Polyunsaturated fats are abundant in liquid oils used for frying. Corn oil, sunflower oil and safflower oil are common examples. Polyunsaturated fats are required for normal body functions and we have to get them from food. There are two main types of polyunsaturated fats: omega-3 and omega-6 fatty acids. Good sources of omega-3 include fatty fish (such as salmon, mackerel and sardines), flaxseeds, walnuts and canola oil. Omega-3 fatty acids help prevent and even treat heart disease and stroke. Omega-6 fatty acids have also been linked to protection against heart disease. Food rich in omega-6 include vegetable oils such as safflower, soyabean, sunflower, walnut and corn. What about desi ghee (clarified butter)? Although it contains more than 60 per cent saturated fats, it also has a favourable ratio of omega-6/omega-3 (1.5:1). In our 15-20 ml daily allocation of visible fats, 5 ml of desi ghee is acceptable, especially for children.

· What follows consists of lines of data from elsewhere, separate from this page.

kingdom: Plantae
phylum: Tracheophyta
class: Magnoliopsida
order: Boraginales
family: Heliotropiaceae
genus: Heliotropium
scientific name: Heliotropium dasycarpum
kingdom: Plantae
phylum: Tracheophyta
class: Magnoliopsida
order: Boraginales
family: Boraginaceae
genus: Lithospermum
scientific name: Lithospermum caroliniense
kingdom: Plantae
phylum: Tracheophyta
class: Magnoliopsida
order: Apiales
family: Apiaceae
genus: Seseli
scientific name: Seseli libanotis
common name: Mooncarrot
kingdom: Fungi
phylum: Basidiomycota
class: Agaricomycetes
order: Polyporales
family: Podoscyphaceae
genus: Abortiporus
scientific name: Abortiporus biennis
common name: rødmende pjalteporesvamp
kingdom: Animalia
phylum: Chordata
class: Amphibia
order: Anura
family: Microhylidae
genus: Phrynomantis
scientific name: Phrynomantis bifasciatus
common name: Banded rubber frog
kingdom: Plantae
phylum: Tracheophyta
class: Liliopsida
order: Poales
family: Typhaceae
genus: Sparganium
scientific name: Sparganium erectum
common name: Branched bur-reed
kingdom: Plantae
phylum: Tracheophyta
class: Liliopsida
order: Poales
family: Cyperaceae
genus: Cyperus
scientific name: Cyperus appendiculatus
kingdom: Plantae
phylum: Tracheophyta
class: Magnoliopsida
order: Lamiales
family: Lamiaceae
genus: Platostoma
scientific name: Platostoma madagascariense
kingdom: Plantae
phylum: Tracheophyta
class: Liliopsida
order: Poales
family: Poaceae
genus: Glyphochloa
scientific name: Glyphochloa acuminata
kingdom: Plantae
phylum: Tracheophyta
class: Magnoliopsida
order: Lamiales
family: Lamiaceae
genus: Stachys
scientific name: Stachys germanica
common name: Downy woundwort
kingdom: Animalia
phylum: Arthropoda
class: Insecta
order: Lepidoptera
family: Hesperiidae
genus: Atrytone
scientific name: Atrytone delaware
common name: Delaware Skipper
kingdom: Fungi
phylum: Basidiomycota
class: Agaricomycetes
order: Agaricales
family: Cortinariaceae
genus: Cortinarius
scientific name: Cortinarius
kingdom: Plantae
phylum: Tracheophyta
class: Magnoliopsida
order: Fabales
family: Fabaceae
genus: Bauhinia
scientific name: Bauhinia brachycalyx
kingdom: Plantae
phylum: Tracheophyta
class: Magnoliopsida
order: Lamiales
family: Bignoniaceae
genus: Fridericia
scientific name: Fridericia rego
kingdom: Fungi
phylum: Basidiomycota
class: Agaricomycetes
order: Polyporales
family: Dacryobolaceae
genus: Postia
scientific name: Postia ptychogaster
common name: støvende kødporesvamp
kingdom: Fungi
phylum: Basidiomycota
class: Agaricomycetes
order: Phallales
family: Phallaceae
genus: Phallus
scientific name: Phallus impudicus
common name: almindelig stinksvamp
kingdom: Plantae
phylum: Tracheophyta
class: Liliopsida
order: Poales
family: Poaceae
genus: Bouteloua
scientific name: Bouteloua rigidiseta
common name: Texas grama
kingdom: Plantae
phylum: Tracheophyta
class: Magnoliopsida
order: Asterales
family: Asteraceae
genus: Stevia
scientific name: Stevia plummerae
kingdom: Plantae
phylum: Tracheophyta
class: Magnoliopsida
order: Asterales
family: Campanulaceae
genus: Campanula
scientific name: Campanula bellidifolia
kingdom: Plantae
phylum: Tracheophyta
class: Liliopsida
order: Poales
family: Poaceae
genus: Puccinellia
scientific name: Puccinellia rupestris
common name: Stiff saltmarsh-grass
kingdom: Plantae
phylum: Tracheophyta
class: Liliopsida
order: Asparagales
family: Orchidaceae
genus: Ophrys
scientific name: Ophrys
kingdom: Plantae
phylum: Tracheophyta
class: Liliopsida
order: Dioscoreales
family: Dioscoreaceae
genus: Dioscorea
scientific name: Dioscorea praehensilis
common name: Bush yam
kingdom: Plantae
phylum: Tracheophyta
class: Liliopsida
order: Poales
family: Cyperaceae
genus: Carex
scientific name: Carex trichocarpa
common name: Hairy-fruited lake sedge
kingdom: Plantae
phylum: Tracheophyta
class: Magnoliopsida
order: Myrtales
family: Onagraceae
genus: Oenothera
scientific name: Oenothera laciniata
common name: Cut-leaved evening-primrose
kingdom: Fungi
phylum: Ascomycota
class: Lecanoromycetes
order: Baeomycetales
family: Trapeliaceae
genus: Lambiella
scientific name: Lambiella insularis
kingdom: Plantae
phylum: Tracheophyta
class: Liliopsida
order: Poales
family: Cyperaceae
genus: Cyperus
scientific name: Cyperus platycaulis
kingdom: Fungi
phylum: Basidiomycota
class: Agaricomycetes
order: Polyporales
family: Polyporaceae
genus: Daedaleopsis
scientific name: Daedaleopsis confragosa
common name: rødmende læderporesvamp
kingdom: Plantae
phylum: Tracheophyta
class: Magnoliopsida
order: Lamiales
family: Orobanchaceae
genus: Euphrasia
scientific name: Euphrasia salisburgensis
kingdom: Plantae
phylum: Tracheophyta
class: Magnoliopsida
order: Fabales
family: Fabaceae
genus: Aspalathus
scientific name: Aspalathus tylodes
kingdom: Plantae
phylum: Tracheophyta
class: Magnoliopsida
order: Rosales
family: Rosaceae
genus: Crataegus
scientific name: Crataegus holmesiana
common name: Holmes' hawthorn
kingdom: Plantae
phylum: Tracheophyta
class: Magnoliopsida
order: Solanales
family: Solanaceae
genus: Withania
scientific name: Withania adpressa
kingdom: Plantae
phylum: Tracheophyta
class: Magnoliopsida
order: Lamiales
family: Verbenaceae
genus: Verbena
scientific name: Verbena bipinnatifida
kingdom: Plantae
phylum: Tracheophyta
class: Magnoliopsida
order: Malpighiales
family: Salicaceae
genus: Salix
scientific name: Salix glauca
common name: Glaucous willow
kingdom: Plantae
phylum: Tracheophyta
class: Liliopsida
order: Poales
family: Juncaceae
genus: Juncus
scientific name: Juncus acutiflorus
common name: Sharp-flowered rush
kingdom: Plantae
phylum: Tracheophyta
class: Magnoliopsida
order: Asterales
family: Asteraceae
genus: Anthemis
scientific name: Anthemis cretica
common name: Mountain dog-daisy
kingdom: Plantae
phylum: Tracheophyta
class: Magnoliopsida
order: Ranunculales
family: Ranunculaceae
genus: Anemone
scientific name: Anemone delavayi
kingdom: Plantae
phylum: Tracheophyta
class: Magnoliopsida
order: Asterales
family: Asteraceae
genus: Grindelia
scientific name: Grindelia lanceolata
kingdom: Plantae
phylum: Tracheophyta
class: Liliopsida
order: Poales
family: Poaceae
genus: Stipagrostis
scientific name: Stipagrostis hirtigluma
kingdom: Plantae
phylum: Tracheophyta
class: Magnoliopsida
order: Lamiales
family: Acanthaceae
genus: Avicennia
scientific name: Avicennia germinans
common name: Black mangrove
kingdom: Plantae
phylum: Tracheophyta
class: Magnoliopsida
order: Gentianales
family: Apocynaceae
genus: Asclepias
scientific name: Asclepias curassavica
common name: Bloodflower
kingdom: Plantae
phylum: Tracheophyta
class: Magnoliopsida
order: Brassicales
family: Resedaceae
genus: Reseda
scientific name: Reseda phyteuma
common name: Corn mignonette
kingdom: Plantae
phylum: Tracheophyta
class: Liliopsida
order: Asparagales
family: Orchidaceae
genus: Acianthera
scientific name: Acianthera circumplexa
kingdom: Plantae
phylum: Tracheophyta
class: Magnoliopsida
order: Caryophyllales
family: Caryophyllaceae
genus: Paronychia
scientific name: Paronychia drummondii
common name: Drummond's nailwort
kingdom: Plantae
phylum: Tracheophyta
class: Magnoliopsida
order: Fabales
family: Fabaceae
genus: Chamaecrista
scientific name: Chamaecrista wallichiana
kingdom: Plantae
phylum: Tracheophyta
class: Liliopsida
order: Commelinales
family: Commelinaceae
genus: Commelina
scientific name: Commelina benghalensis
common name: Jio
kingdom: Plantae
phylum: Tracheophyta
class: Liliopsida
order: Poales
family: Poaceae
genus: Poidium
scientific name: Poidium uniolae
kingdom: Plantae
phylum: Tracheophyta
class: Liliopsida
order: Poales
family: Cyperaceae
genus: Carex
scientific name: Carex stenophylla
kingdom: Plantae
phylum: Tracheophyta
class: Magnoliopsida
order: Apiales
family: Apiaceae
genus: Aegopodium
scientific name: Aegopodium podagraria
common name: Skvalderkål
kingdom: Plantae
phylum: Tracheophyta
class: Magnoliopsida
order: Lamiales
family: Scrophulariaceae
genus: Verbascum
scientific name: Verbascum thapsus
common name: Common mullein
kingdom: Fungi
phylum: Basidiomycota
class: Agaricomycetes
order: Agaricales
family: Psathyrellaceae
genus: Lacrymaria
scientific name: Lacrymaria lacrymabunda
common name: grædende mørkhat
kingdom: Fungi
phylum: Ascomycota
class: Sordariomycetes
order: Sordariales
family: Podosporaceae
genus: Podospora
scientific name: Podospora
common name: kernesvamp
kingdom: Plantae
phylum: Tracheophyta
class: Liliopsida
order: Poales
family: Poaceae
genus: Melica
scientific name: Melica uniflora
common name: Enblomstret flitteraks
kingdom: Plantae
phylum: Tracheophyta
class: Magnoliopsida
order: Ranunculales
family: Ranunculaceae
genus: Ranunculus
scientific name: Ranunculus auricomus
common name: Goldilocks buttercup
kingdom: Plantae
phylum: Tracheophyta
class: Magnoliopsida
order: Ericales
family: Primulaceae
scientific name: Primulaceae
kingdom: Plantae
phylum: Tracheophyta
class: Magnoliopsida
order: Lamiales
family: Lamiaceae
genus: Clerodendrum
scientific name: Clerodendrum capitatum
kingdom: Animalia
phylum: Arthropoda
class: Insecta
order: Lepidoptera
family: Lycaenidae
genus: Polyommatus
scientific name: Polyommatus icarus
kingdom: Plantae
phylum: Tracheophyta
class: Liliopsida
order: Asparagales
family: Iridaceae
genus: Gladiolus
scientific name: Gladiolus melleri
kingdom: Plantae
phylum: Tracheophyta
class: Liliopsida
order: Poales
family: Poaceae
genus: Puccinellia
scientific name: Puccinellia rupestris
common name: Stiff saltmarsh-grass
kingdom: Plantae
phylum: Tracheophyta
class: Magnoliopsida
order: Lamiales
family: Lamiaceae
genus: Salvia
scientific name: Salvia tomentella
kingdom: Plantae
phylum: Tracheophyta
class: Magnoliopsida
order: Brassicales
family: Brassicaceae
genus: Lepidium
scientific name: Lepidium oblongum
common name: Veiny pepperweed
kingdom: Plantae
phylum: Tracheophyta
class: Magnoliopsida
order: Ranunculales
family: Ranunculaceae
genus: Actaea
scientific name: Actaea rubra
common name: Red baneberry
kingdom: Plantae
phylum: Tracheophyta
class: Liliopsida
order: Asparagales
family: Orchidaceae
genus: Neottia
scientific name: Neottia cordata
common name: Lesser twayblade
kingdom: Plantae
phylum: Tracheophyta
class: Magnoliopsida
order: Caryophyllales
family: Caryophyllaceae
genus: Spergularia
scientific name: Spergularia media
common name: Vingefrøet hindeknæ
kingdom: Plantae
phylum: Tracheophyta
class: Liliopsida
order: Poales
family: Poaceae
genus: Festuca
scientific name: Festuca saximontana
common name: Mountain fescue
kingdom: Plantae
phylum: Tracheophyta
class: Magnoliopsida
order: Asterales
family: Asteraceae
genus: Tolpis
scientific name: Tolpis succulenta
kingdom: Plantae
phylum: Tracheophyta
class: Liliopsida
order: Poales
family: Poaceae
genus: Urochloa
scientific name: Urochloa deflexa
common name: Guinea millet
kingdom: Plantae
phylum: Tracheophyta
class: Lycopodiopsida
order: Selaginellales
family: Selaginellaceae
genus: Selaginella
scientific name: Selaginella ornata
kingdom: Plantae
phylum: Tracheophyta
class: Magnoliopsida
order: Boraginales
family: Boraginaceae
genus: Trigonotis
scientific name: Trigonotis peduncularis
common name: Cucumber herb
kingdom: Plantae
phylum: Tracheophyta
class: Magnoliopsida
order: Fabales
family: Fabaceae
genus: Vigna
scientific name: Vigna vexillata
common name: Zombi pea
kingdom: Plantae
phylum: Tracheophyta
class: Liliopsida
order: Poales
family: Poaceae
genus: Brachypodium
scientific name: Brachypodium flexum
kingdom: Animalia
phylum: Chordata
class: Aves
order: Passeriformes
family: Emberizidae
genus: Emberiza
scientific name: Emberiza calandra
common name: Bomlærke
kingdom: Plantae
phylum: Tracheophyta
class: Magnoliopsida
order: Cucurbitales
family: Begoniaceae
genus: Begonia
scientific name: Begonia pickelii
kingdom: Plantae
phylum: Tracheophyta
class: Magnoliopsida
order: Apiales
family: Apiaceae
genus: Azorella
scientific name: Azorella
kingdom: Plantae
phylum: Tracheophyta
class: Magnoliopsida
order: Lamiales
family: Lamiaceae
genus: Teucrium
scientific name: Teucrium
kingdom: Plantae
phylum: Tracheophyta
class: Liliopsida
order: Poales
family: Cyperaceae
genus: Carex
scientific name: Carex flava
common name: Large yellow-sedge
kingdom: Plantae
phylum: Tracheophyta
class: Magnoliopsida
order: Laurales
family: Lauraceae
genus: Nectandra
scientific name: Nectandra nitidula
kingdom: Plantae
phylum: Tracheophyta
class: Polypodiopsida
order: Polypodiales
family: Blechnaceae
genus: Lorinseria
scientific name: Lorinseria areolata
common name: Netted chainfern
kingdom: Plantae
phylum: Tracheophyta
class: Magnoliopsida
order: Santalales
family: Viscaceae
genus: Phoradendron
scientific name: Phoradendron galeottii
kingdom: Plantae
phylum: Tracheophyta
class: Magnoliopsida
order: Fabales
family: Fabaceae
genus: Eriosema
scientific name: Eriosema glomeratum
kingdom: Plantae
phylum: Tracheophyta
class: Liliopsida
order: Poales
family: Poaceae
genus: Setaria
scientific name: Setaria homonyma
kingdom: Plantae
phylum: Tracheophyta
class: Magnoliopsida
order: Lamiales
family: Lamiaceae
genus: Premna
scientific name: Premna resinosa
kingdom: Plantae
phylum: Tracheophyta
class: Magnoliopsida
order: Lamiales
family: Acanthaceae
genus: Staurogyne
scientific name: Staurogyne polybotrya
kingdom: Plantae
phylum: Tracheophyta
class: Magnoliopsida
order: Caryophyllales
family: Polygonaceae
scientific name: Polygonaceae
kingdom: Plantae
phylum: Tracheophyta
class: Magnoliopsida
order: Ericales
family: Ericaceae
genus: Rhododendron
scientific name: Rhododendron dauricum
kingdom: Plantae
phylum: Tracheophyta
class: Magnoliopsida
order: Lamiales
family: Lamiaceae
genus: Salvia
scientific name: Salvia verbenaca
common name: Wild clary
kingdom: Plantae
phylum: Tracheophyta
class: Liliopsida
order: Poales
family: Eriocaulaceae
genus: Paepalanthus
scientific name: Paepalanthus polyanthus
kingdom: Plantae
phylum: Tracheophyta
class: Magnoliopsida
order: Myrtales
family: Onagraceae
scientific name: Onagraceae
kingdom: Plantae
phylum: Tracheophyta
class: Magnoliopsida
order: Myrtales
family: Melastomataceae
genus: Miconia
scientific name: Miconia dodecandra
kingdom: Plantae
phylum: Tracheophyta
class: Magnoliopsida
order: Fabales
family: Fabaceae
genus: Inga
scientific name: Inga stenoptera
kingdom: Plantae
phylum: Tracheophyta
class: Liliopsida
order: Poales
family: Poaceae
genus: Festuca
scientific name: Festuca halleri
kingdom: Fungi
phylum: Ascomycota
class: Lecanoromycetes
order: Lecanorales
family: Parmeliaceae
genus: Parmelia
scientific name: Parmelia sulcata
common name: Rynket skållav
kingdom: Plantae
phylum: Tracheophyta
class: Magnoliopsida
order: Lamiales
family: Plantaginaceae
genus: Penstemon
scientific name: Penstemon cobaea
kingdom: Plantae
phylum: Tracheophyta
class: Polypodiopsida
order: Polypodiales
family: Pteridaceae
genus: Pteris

Confused? Advising on fats is walking on a greasy slope! Here goes: fats should not provide more than 30 per cent of total energy; saturated fats, less than 10 per cent; and trans fats, less than 1 per cent. The optimum ratio of omega-6/omega-3 is less than 4—and definitely not over 10. It is more difficult to obtain omega-3 from Indian diets compared with omega-6, so the ratio is often hard to achieve. Clearly, no single oil possesses all the properties we desire. The solution is to use a variety. For frying, oils with high smoke point and neutral flavour like canola, rice bran, sunflower and groundnut are preferable. Mustard oil too, though strongly flavoured, works well for Indian cooking. For sautéing, flavour-rich but low-smoke-point oils like sesame or olive are healthy. And nothing better than olive oil for salad dressing. Examples of combinations shown to be healthy include groundnut/sesame/rice bran/with mustard or canola; sunflower/safflower with olive/groundnut/rice bran.